Он не умел хотеть. Он не знал этого слова. Но внутри что-то сжалось и вытолкнуло из себя воздух.
— А-а-а-а!
Это был его голос. Он испугался. Звук, который он издал, был громче, чем тот, который его мучил. Он испугался себя.
Потом его подхватили.
Чьи-то руки. Много рук. Тёплые, скользкие, пахнущие чем-то, что потом станет для него запахом крови, жизни, страха. Но сейчас это был просто запах. Новый. Чужой. Не его.
Его несли.
Мир качался. Свет то пропадал, то появлялся снова. Иногда становилось холодно — кожа покрывалась пупырышками, и он не понимал, что это, просто хотел, чтобы холод ушёл. Иногда становилось мокро — и мокрое тоже было противно, липло, мешало.
Он кричал.
Не от боли. Не от страха. Он просто не знал другого способа быть.
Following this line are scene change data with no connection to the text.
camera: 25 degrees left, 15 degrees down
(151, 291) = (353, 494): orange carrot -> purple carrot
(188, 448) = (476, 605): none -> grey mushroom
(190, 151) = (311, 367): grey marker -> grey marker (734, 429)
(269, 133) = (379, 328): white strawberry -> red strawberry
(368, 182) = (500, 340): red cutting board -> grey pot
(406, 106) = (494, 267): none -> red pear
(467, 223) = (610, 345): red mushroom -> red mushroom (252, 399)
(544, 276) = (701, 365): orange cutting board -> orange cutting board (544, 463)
А потом его положили на что-то мягкое. Трава? Шкура? Он не знал. Он просто почувствовал, что перестал двигаться, и это было почти хорошо.
Рядом задвигались тени.
Он ещё не знал, что это люди. Что они — такие же, как он. Что у них есть глаза, руки, ноги. Он видел только пятна. Тёплые пятна, которые двигались, издавали звуки, пахли.
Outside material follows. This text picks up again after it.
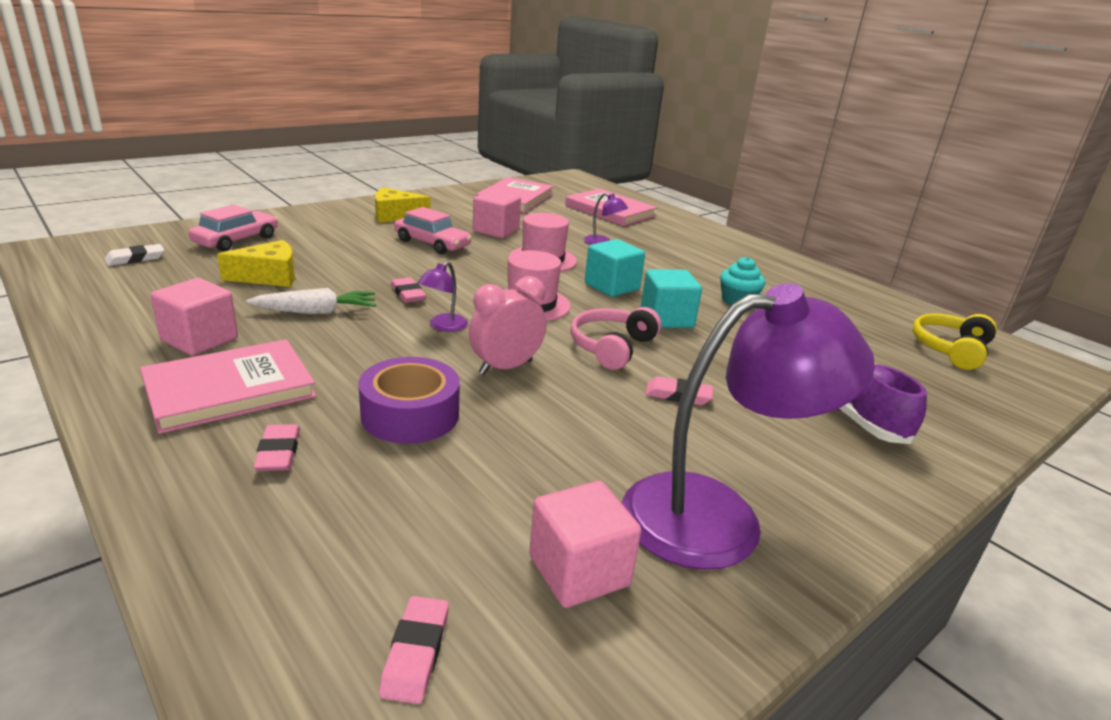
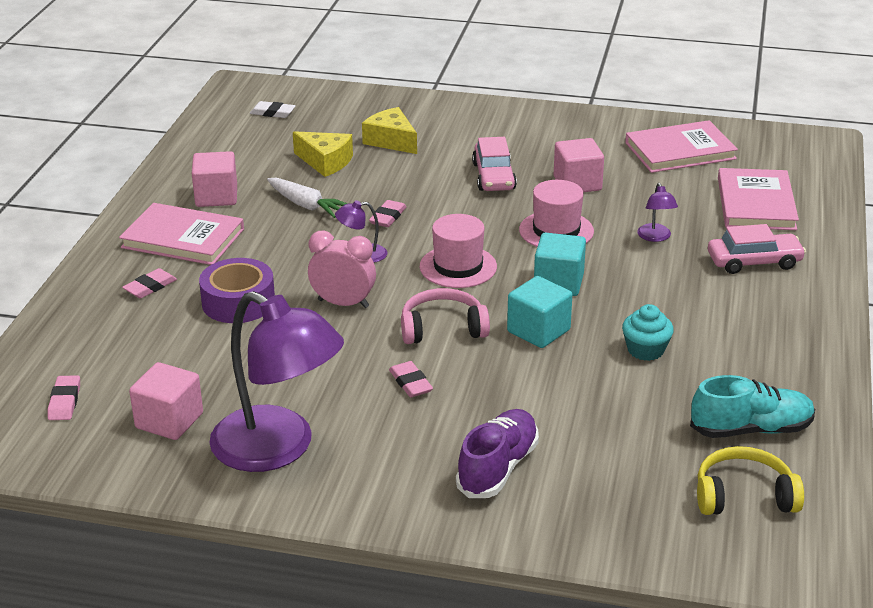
camera: 55 degrees right, 5 degrees up
(236, 240) = (357, 118): pink car -> pink car (754, 262)
(395, 216) = (519, 133): yellow cheese -> yellow cheese (391, 141)
(415, 653) = (64, 401): pink eraser -> pink eraser turned 60 degrees counterclockwise
(869, 315) = (751, 429): none -> turquoise shoe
Одно из пятен наклонилось низко-низко.
В лицо ударило дыхание. Горячее, влажное, пахнущее тем, что он потом назовёт «молоко» и «мать».
Он замер.
Пятно смотрело на него. Две точки вверху пятна смотрели прямо в него. И в этих точках не было ничего, кроме такого же непонимания, как у него.
— У-у-у, — сказало пятно.
Он молчал. Он смотрел.
Пятно протянуло что-то к его лицу. Что-то тёплое, живое, шевелящееся. Палец. Он не знал этого слова.
Палец коснулся его щеки.
И в этот момент он понял, что он есть.
Не мозгом. Не мыслью. Просто вдруг стало ясно: вот это «я» — то, что внутри, которое чувствует прикосновение. А это — «не я» — то, что прикасается.
Граница провелась.
Он открыл рот и закричал снова. Но теперь это был другой крик. Крик существа, которое только что осознало, что оно отдельно.
Пятно отдёрнуло палец.
Потом засмеялось.
Это был первый звук в его жизни, который не пугал. Глухой, булькающий, тёплый. Как будто внутри пятна перекатывались камни, обросшие мхом.
Он перестал кричать.
Он смотрел на пятно. Пятно смотрело на него.
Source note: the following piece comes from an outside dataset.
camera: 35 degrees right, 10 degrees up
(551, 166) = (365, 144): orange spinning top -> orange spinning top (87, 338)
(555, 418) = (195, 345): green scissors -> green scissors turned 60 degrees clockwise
Вокруг двигались другие пятна. Они тоже издавали звуки. Громче, резче, быстрее. Потом одно из них принесло что-то и положило рядом. Запахло едой. Не той, что он знал внутри, а новой, снаружи.
Он не умел есть.
Пятно, которое смеялось, взяло эту еду, разжевало, выплюнуло в пальцы и сунуло ему в рот.
Он поперхнулся. Выплюнул обратно. Заплакал.
Пятно засмеялось снова.
И так началась жизнь.
Он не помнит этого. Никто не помнит своего рождения. Но если бы он помнил, он бы знал: мир не хотел его обидеть. Мир просто был. И он просто был. И между ними не было ничего, кроме прикосновения пальца к щеке.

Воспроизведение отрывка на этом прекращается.